▶ [Exercise requirements] Nothing but the lines below between the line holding "X8829286Y-1081429D02*" and the line holding "X9286429Y-881428D01*", inclusive, should appear in the answer, each set down exactly.

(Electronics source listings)
──────────────────────────────
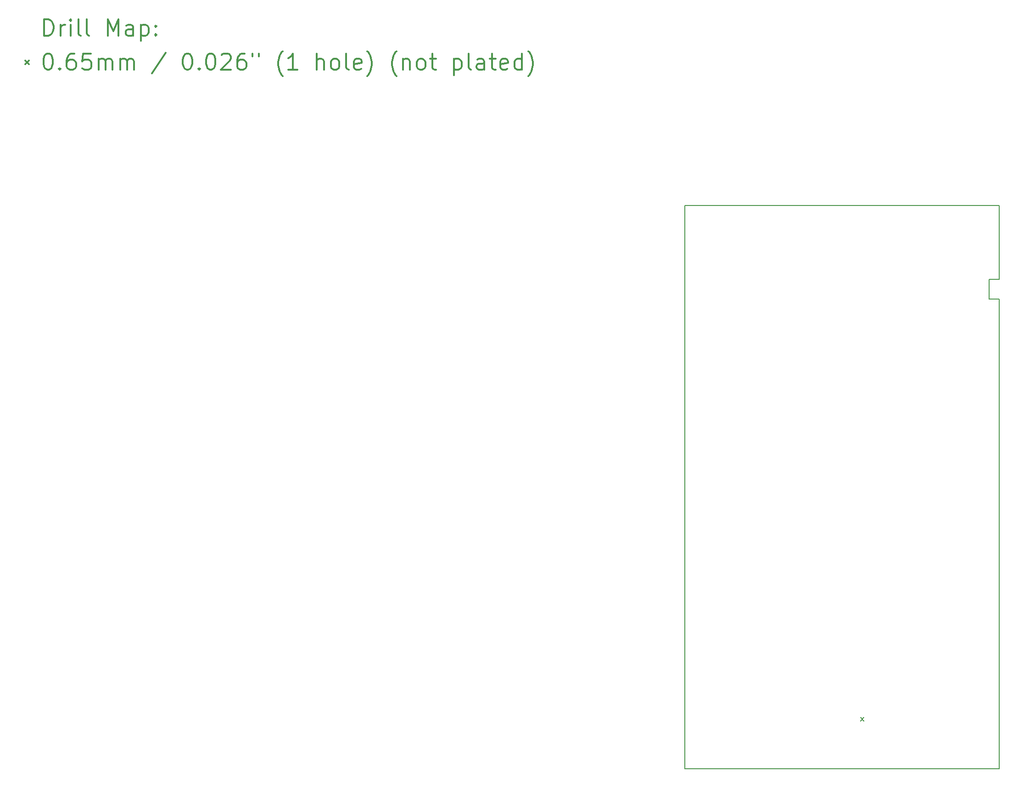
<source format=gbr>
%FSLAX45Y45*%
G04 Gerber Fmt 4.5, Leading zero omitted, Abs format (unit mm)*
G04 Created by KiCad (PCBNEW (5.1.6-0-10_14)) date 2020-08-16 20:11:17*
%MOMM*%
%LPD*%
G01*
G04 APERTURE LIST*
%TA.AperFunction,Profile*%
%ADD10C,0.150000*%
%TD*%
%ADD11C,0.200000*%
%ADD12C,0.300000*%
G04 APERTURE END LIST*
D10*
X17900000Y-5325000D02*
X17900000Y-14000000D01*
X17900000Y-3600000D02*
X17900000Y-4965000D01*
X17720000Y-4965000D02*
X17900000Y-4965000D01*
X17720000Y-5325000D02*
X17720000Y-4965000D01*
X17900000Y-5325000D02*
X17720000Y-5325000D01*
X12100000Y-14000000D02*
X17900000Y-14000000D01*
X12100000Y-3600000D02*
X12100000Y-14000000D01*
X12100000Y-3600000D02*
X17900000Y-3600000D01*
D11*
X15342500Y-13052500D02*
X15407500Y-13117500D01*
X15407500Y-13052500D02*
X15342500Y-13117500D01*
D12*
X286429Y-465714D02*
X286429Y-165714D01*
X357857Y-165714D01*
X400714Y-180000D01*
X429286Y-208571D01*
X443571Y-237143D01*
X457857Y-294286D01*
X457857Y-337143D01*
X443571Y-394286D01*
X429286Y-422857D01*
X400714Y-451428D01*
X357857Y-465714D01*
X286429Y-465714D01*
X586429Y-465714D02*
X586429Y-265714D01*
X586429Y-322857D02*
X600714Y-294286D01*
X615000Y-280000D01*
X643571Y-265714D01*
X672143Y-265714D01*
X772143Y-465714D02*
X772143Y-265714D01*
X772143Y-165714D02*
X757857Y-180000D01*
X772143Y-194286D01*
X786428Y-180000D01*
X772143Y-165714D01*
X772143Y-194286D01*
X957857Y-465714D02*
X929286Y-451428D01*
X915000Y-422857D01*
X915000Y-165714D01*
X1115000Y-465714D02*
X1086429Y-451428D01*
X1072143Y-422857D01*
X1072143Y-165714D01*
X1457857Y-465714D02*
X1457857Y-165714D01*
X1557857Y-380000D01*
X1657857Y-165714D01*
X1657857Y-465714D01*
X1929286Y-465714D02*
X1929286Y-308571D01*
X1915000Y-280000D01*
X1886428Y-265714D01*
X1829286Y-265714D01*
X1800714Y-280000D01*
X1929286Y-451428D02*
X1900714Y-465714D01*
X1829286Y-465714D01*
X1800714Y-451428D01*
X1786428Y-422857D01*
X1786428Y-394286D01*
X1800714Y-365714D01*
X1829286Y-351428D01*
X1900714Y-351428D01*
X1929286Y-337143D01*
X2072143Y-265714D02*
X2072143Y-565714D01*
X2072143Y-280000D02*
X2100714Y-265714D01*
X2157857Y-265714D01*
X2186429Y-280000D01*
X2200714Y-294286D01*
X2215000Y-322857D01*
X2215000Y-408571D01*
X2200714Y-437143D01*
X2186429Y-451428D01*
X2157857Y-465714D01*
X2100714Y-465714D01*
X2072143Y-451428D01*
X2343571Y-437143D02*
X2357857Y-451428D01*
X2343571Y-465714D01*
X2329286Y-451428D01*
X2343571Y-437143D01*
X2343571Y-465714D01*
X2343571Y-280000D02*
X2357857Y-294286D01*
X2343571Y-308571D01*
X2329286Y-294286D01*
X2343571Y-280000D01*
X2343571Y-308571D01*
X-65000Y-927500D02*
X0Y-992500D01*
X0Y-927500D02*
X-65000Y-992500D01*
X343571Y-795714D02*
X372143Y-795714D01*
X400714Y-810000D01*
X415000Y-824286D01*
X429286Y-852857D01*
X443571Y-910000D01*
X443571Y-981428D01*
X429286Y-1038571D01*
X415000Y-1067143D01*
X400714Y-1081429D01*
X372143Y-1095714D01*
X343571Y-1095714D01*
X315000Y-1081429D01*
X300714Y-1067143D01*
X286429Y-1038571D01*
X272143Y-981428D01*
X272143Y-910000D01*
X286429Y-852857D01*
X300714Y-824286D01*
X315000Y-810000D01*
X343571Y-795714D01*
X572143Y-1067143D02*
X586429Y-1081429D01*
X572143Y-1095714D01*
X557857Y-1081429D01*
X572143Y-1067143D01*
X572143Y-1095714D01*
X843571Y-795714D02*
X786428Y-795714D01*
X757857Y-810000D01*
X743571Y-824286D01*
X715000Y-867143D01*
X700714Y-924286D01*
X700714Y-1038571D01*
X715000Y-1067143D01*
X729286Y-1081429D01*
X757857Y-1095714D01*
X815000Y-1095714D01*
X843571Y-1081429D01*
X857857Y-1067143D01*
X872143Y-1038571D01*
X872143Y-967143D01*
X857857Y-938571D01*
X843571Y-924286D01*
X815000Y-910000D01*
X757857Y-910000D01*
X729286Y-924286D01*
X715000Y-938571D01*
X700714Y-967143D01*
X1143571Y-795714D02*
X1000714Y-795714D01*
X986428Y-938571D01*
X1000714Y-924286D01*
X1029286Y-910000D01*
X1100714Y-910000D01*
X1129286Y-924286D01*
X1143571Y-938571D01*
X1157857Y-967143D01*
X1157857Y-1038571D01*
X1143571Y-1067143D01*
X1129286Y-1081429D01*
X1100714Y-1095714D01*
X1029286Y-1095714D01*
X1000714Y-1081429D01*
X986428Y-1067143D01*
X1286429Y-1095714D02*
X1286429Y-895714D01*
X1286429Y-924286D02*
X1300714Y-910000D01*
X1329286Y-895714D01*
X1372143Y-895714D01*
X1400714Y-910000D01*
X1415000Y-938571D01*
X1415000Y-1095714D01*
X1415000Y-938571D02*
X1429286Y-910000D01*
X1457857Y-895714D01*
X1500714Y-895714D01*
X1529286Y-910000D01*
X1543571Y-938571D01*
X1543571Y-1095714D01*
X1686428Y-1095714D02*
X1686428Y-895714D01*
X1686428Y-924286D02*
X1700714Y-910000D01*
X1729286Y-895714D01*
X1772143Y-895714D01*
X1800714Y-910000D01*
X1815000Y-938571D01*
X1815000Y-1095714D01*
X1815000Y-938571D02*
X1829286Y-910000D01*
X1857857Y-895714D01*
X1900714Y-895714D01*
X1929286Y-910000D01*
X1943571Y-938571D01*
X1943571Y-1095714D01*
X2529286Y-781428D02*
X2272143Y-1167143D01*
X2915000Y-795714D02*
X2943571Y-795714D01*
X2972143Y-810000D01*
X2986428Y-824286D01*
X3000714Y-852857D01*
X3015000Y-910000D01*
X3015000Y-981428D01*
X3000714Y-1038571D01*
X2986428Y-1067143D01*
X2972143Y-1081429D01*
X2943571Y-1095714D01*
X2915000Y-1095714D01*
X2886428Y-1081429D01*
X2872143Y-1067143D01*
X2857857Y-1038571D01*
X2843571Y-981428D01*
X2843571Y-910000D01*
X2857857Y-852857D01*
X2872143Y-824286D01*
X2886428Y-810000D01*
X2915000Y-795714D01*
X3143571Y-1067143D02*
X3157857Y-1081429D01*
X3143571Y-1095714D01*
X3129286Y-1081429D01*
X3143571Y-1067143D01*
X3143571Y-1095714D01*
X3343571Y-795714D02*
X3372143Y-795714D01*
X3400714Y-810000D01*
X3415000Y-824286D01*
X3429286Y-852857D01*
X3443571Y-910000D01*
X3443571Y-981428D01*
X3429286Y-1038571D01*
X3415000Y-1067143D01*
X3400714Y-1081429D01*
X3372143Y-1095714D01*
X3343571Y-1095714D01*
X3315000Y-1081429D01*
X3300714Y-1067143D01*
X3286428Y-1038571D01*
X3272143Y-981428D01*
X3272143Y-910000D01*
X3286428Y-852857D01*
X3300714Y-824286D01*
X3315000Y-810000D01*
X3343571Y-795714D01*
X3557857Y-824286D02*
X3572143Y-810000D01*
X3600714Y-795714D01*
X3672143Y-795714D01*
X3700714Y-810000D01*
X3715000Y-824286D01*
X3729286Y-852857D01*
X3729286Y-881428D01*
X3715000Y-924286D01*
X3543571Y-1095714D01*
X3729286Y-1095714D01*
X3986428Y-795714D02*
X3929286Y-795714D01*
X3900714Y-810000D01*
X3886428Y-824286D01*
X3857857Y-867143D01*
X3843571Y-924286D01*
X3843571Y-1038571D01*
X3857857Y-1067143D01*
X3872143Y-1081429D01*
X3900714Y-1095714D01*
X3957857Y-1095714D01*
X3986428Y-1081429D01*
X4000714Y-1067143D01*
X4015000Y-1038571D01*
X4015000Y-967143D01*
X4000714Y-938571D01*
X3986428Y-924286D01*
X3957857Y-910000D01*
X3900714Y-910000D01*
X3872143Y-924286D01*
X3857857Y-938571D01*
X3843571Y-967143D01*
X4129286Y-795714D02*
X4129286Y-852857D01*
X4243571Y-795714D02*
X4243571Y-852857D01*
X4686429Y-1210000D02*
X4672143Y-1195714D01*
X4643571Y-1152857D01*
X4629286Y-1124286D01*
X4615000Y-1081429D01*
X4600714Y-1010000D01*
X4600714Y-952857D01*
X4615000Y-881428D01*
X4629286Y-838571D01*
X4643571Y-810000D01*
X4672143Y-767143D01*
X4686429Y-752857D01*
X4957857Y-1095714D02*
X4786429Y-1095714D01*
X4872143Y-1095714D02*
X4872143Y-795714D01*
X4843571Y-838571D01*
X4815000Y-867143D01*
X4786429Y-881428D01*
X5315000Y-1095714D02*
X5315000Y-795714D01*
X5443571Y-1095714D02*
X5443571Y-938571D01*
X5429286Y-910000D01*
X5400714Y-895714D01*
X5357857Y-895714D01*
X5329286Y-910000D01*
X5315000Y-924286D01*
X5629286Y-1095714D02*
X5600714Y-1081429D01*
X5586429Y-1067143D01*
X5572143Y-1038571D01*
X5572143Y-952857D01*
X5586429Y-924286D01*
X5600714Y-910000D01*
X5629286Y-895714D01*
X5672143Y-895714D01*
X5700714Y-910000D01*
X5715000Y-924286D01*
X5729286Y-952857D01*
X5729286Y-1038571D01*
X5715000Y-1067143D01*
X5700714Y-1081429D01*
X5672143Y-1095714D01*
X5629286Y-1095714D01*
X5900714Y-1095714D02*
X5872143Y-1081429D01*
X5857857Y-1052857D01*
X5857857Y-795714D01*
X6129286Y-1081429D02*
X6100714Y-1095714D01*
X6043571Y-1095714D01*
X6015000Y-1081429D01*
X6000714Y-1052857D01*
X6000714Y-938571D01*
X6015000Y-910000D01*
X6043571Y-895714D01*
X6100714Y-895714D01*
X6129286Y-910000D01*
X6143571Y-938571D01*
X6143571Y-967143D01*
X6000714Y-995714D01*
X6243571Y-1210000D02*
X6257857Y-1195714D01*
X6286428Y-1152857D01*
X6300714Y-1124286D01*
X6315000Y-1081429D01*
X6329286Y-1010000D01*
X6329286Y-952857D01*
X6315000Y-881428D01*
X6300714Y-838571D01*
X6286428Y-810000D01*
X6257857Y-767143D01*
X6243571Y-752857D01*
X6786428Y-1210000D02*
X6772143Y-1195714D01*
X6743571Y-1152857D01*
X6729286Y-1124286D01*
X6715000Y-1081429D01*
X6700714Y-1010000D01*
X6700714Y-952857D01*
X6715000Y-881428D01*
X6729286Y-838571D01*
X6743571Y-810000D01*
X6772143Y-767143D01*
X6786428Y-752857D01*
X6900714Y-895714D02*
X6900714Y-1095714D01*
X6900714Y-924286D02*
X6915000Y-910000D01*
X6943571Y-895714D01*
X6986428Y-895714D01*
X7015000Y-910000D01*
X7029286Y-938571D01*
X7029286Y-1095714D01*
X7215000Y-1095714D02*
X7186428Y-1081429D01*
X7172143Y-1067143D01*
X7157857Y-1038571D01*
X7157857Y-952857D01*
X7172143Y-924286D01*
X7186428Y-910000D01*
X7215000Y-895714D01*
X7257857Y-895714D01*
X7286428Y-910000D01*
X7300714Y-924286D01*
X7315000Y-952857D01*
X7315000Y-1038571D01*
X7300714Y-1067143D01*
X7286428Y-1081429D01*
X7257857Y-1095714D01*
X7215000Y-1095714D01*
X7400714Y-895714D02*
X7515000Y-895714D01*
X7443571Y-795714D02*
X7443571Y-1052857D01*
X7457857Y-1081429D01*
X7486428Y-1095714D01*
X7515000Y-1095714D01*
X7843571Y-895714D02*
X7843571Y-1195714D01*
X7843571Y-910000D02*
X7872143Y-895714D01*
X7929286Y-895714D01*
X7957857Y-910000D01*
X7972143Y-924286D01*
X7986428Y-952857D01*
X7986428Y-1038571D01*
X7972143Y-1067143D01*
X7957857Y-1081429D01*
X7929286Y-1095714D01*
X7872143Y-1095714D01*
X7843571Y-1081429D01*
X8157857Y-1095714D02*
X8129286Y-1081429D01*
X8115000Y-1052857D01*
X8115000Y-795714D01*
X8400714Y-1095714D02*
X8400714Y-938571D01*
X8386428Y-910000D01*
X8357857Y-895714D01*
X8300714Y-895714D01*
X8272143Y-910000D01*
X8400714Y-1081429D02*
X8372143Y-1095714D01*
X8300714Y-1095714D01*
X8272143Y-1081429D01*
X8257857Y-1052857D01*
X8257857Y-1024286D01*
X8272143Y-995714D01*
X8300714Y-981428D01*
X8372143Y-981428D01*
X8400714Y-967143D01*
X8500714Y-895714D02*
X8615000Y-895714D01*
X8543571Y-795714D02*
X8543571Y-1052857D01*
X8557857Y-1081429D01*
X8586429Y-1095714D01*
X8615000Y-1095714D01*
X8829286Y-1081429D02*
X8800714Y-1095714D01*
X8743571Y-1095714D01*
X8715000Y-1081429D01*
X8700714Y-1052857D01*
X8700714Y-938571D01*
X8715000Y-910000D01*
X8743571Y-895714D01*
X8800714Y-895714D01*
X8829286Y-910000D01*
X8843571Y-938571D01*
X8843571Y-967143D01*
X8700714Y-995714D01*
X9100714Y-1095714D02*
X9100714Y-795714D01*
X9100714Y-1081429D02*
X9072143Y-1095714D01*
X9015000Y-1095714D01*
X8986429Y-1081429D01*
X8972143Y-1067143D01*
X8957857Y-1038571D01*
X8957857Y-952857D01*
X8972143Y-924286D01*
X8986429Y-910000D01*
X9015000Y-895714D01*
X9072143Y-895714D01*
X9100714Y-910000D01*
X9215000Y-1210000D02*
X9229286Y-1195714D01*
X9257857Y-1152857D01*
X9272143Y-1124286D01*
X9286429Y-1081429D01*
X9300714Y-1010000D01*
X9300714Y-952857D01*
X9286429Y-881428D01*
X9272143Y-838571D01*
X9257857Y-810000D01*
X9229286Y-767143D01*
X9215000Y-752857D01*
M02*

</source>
──────────────────────────────
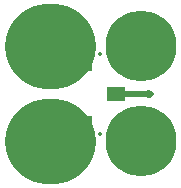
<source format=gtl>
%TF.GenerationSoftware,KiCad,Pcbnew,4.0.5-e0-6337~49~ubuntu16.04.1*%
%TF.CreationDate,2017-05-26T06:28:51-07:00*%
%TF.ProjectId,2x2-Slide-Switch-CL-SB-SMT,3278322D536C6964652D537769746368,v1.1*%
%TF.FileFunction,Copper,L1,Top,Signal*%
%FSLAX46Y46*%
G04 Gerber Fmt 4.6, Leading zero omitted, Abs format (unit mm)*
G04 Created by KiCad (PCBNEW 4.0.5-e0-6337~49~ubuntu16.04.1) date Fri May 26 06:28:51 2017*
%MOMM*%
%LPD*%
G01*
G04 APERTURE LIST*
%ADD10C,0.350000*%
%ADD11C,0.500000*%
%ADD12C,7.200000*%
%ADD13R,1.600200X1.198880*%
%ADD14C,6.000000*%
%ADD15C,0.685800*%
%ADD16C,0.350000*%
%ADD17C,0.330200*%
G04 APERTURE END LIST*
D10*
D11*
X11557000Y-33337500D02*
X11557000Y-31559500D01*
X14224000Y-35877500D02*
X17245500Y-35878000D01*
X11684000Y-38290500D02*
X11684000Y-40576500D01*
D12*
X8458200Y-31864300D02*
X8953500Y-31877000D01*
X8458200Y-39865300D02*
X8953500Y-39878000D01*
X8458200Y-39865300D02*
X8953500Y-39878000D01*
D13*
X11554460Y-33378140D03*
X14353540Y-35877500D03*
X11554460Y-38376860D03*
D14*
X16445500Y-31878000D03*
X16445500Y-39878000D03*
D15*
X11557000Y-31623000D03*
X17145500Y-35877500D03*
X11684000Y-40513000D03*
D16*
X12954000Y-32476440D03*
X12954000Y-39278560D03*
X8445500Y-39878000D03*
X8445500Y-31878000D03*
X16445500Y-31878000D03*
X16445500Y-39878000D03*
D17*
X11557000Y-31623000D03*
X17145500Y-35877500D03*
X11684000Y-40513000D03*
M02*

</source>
──────────────────────────────
▶ [Final answer]
X8829286Y-1081429D02*
X8800714Y-1095714D01*
X8743571Y-1095714D01*
X8715000Y-1081429D01*
X8700714Y-1052857D01*
X8700714Y-938571D01*
X8715000Y-910000D01*
X8743571Y-895714D01*
X8800714Y-895714D01*
X8829286Y-910000D01*
X8843571Y-938571D01*
X8843571Y-967143D01*
X8700714Y-995714D01*
X9100714Y-1095714D02*
X9100714Y-795714D01*
X9100714Y-1081429D02*
X9072143Y-1095714D01*
X9015000Y-1095714D01*
X8986429Y-1081429D01*
X8972143Y-1067143D01*
X8957857Y-1038571D01*
X8957857Y-952857D01*
X8972143Y-924286D01*
X8986429Y-910000D01*
X9015000Y-895714D01*
X9072143Y-895714D01*
X9100714Y-910000D01*
X9215000Y-1210000D02*
X9229286Y-1195714D01*
X9257857Y-1152857D01*
X9272143Y-1124286D01*
X9286429Y-1081429D01*
X9300714Y-1010000D01*
X9300714Y-952857D01*
X9286429Y-881428D01*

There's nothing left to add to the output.